Machine Learning for Anomalous Particle Detection in Ultraperipheral Relativistic Collisions of Heavy Ions

We present possible strategies for the detection of rare particle decays in diffractive and ultraperipheral collisions by means of anomaly detection. Ultraperipheral collisions are collisions of relativistic nuclei where the impact parameters are greater than the sum of the two radii of the nuclei and are suited to study exclusive processes. Standard searches for new or rare particle decays in ultraperipheral collisions rely on predefined decay topologies or available Monte Carlo simulations. By implementing anomaly detection through the usage of autoencoders, it is possible to flag anomalous events without having to define specific selection criteria. Our autoencoder designs are trained with toy samples of processes observed in ultraperipheral collisions in the ALICE detector at the Large Hadron Collider. Realistic experimental particle identification capabilities have been included. The designs are tested using an independent sample of typical events that has been injected with rare events.

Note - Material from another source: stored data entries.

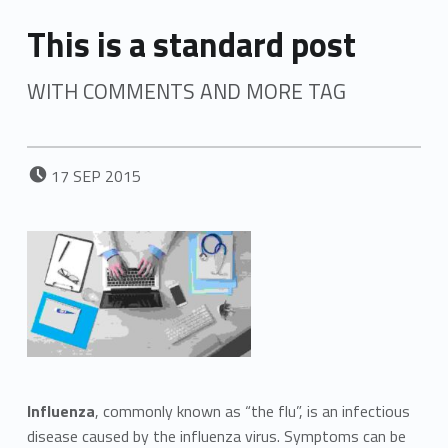
This is a standard post
WITH COMMENTS AND MORE TAG
POSTED ON:
17
SEP
2015
Influenza
, commonly known as “the flu”, is an infectious
disease caused by the influenza virus. Symptoms can be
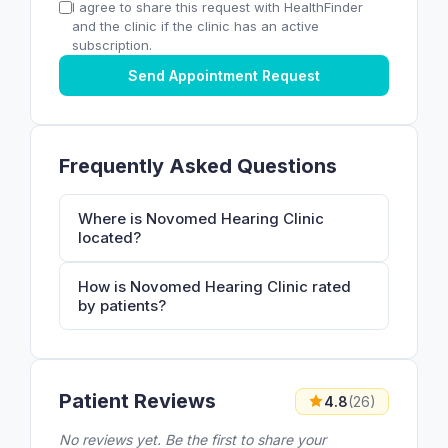
I agree to share this request with HealthFinder
and the clinic if the clinic has an active
subscription.
Send Appointment Request
Frequently Asked Questions
Where is Novomed Hearing Clinic
located?
How is Novomed Hearing Clinic rated
by patients?
Patient Reviews
4.8
(26)
No reviews yet. Be the first to share your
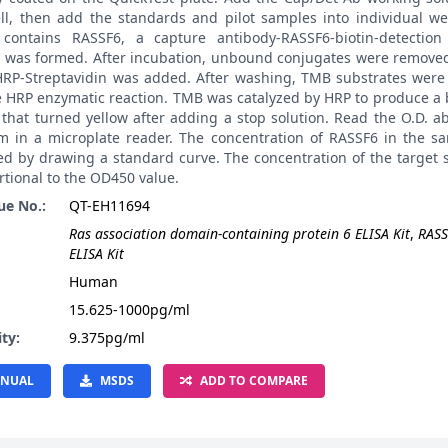
ll, then add the standards and pilot samples into individual wel
contains RASSF6, a capture antibody-RASSF6-biotin-detection
 was formed. After incubation, unbound conjugates were remove
 HRP-Streptavidin was added. After washing, TMB substrates were
e HRP enzymatic reaction. TMB was catalyzed by HRP to produce a 
 that turned yellow after adding a stop solution. Read the O.D. 
m in a microplate reader. The concentration of RASSF6 in the s
ted by drawing a standard curve. The concentration of the target
rtional to the OD450 value.
ue No.:
QT-EH11694
Ras association domain-containing protein 6 ELISA Kit
,
RASS
ELISA Kit
:
Human
15.625-1000pg/ml
ity:
9.375pg/ml
NUAL
MSDS
ADD TO COMPARE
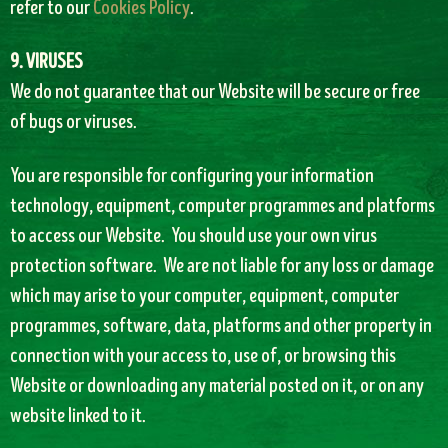
refer to our
Cookies Policy
.
9. VIRUSES
We do not guarantee that our Website will be secure or free
of bugs or viruses.
You are responsible for configuring your information
technology, equipment, computer programmes and platforms
to access our Website. You should use your own virus
protection software. We are not liable for any loss or damage
which may arise to your computer, equipment, computer
programmes, software, data, platforms and other property in
connection with your access to, use of, or browsing this
Website or downloading any material posted on it, or on any
website linked to it.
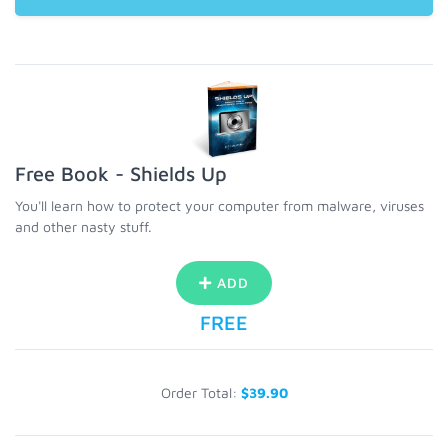
Free Book - Shields Up
You'll learn how to protect your computer from malware, viruses
and other nasty stuff.
ADD
FREE
Order Total:
$39.90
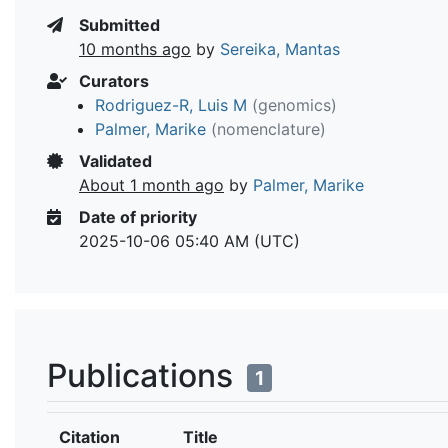
Submitted
10 months ago
by
Sereika, Mantas
Curators
Rodriguez-R, Luis M
(genomics)
Palmer, Marike
(nomenclature)
Validated
About 1 month ago
by
Palmer, Marike
Date of priority
2025-10-06 05:40 AM (UTC)
Publications
1
Citation
Title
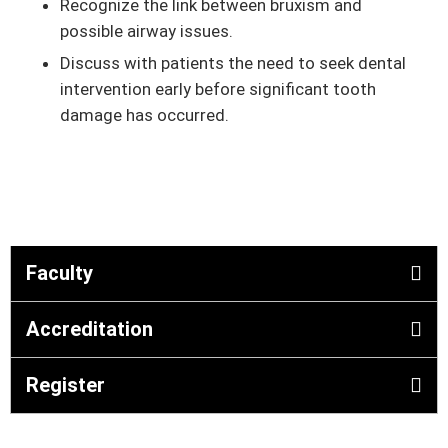
Recognize the link between bruxism and
possible airway issues.
Discuss with patients the need to seek dental
intervention early before significant tooth
damage has occurred.
Faculty
Accreditation
Register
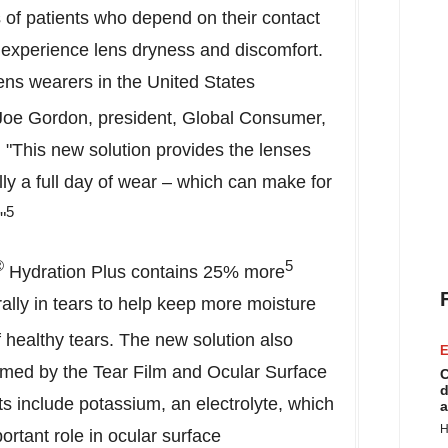
 of patients who depend on their contact
y experience lens dryness and discomfort.
 lens wearers in the
United States
Joe Gordon
, president, Global Consumer,
"This new solution provides the lenses
lly a full day of wear – which can make for
5
"
®
5
Hydration Plus contains 25% more
ally in tears to help keep more moisture
 healthy tears. The new solution also
E
ormed by the Tear Film and Ocular Surface
C
d
s include potassium, an electrolyte, which
a
H
ortant role in ocular surface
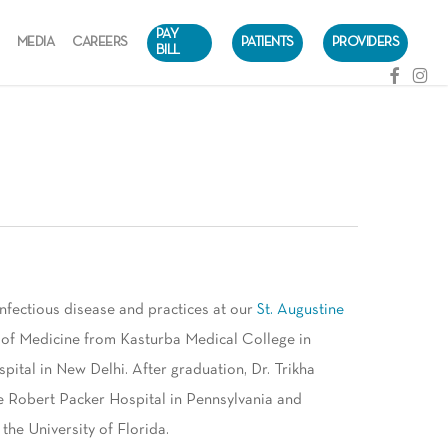
PAY
MEDIA
CAREERS
PATIENTS
PROVIDERS
BILL
facebook
instag
infectious disease and practices at our
St. Augustine
or of Medicine from Kasturba Medical College in
ital in New Delhi. After graduation, Dr. Trikha
e Robert Packer Hospital in Pennsylvania and
the University of Florida.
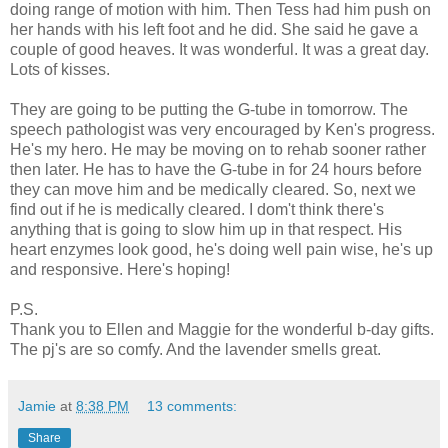
doing range of motion with him. Then Tess had him push on
her hands with his left foot and he did. She said he gave a
couple of good heaves. It was wonderful. It was a great day.
Lots of kisses.
They are going to be putting the G-tube in tomorrow. The
speech pathologist was very encouraged by Ken's progress.
He's my hero. He may be moving on to rehab sooner rather
then later. He has to have the G-tube in for 24 hours before
they can move him and be medically cleared. So, next we
find out if he is medically cleared. I dom't think there's
anything that is going to slow him up in that respect. His
heart enzymes look good, he's doing well pain wise, he's up
and responsive. Here's hoping!
P.S.
Thank you to Ellen and Maggie for the wonderful b-day gifts.
The pj's are so comfy. And the lavender smells great.
Jamie
at
8:38 PM
13 comments:
Share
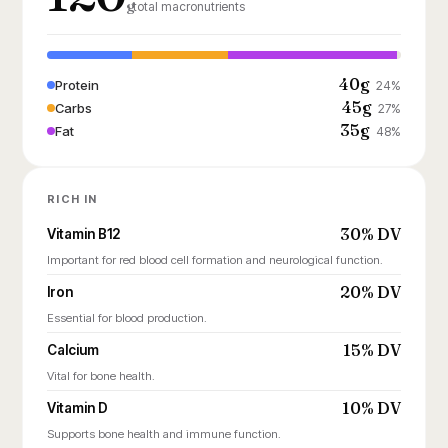
g
total macronutrients
40g
Protein
24%
45g
Carbs
27%
35g
Fat
48%
RICH IN
30% DV
Vitamin B12
Important for red blood cell formation and neurological function.
20% DV
Iron
Essential for blood production.
15% DV
Calcium
Vital for bone health.
10% DV
Vitamin D
Supports bone health and immune function.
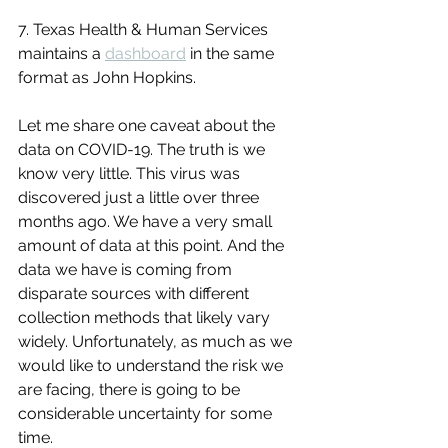
7. Texas Health & Human Services 
maintains a 
dashboard
 in the same 
format as John Hopkins.
Let me share one caveat about the 
data on COVID-19. The truth is we 
know very little. This virus was 
discovered just a little over three 
months ago. We have a very small 
amount of data at this point. And the 
data we have is coming from 
disparate sources with different 
collection methods that likely vary 
widely. Unfortunately, as much as we 
would like to understand the risk we 
are facing, there is going to be 
considerable uncertainty for some 
time.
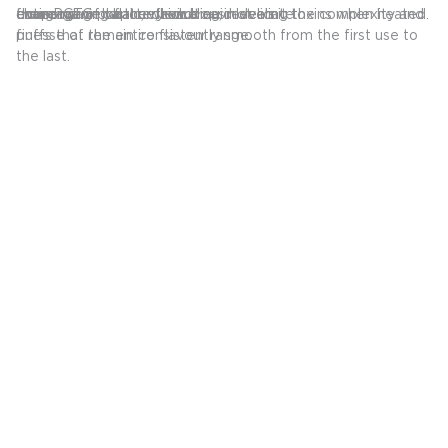
evaporation balance, resulting in delicate
coverage of vapour flow area, revealing the complexity and
from PCTG plastic, which does not emit toxins when heated.
entire usage of the device.
the remaining battery and liquid levels.
charging.
puffs that remain consistently smooth from the first use to
finesse of the entire flavour range.
the last.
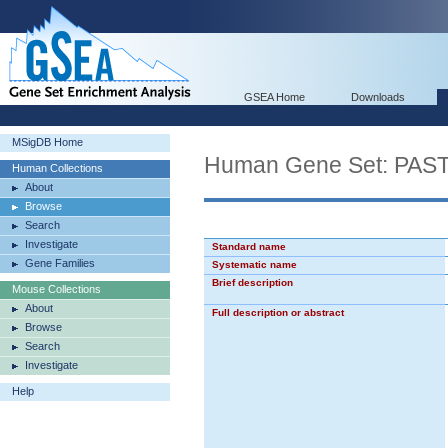
GSEA Home
Downloads
MSigDB Home
Human Gene Set: PA
Human Collections
About
Browse
Search
Investigate
Standard name
Gene Families
Systematic name
Brief description
Mouse Collections
About
Full description or abstract
Browse
Search
Investigate
Help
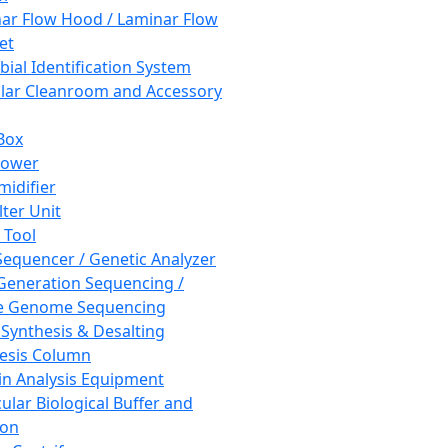
ar Flow Hood / Laminar Flow
et
bial Identification System
ar Cleanroom and Accessory
Box
hower
idifier
lter Unit
 Tool
equencer / Genetic Analyzer
Generation Sequencing /
e Genome Sequencing
 Synthesis & Desalting
esis Column
in Analysis Equipment
ular Biological Buffer and
ion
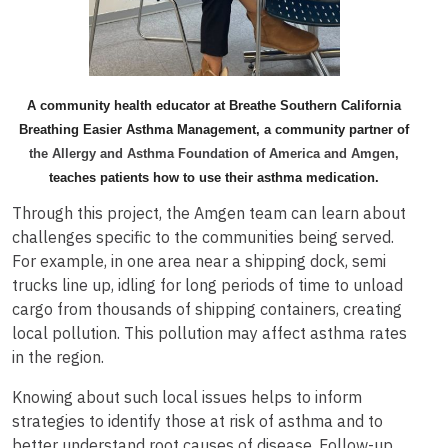
A community health educator at Breathe Southern California
Breathing Easier Asthma Management, a community partner of
the Allergy and Asthma Foundation of America and Amgen,
teaches patients how to use their asthma medication.
Through this project, the Amgen team can learn about
challenges specific to the communities being served.
For example, in one area near a shipping dock, semi
trucks line up, idling for long periods of time to unload
cargo from thousands of shipping containers, creating
local pollution. This pollution may affect asthma rates
in the region.
Knowing about such local issues helps to inform
strategies to identify those at risk of asthma and to
better understand root causes of disease. Follow-up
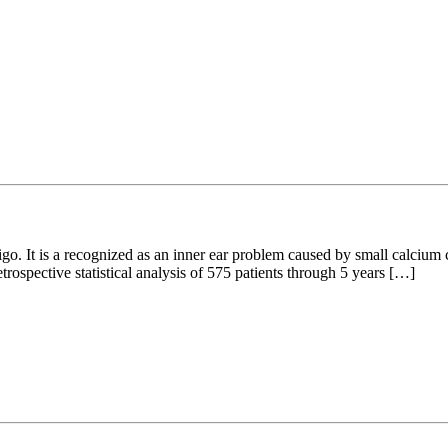
o. It is a recognized as an inner ear problem caused by small calcium ca
trospective statistical analysis of 575 patients through 5 years […]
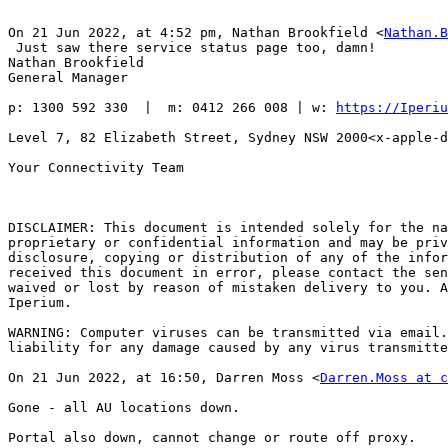
On 21 Jun 2022, at 4:52 pm, Nathan Brookfield <
Nathan.B
﻿ Just saw there service status page too, damn!

Nathan Brookfield

General Manager

p: 1300 592 330  |  m: 0412 266 008 | w: 
https://Iperiu
Level 7, 82 Elizabeth Street, Sydney NSW 2000<x-apple-d
Your Connectivity Team

DISCLAIMER: This document is intended solely for the na
proprietary or confidential information and may be priv
disclosure, copying or distribution of any of the infor
received this document in error, please contact the sen
waived or lost by reason of mistaken delivery to you. A
Iperium.

WARNING: Computer viruses can be transmitted via email.
liability for any damage caused by any virus transmitte
On 21 Jun 2022, at 16:50, Darren Moss <
Darren.Moss at c
Gone - all AU locations down.

Portal also down, cannot change or route off proxy.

The test sample combines the various processes included in approximately the same ratios as they are observed in ALICE data. The autoencoder is able to flag those injected rare events as anomalous. It is also possible to use a search based on anomaly detection to establish exclusion limits on the production of new resonances, or exotica, in UPCs. This approach demonstrates the applicability of a new technique for rare particle searches in the current and future data sets at collider experiments.